(RECORDS TO USE begins)
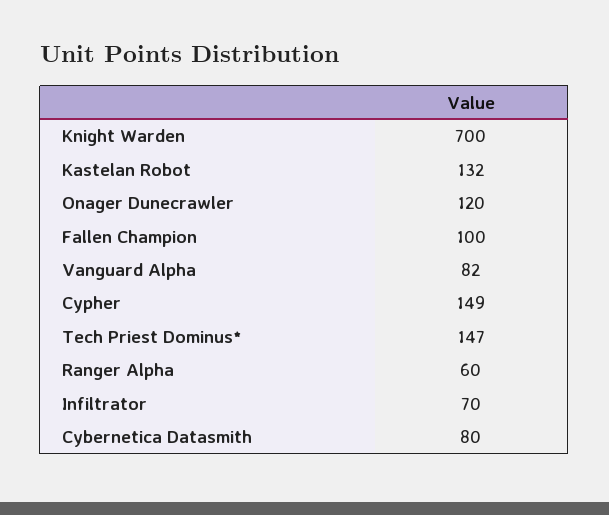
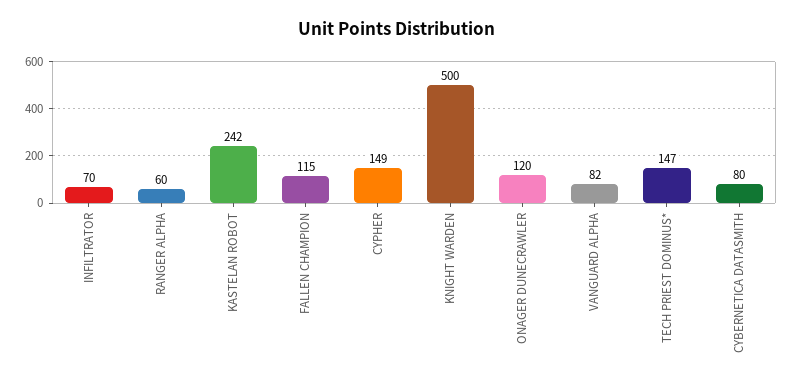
  {
-   "Knight Warden": 700,
+   "Knight Warden": 500,
-   "Kastelan Robot": 132,
+   "Kastelan Robot": 242,
    "Onager Dunecrawler": 120,
-   "Fallen Champion": 100,
+   "Fallen Champion": 115,
    "Vanguard Alpha": 82,
    "Cypher": 149,
    "Tech Priest Dominus*": 147,
    "Ranger Alpha": 60,
    "Infiltrator": 70,
    "Cybernetica Datasmith": 80
  }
(RECORDS TO USE ends)
- THE PROBLEM
Please print every record above exactly, but leave the pictures out.

- EXERCISE SOLUTION
  {
-   "Knight Warden": 700,
+   "Knight Warden": 500,
-   "Kastelan Robot": 132,
+   "Kastelan Robot": 242,
    "Onager Dunecrawler": 120,
-   "Fallen Champion": 100,
+   "Fallen Champion": 115,
    "Vanguard Alpha": 82,
    "Cypher": 149,
    "Tech Priest Dominus*": 147,
    "Ranger Alpha": 60,
    "Infiltrator": 70,
    "Cybernetica Datasmith": 80
  }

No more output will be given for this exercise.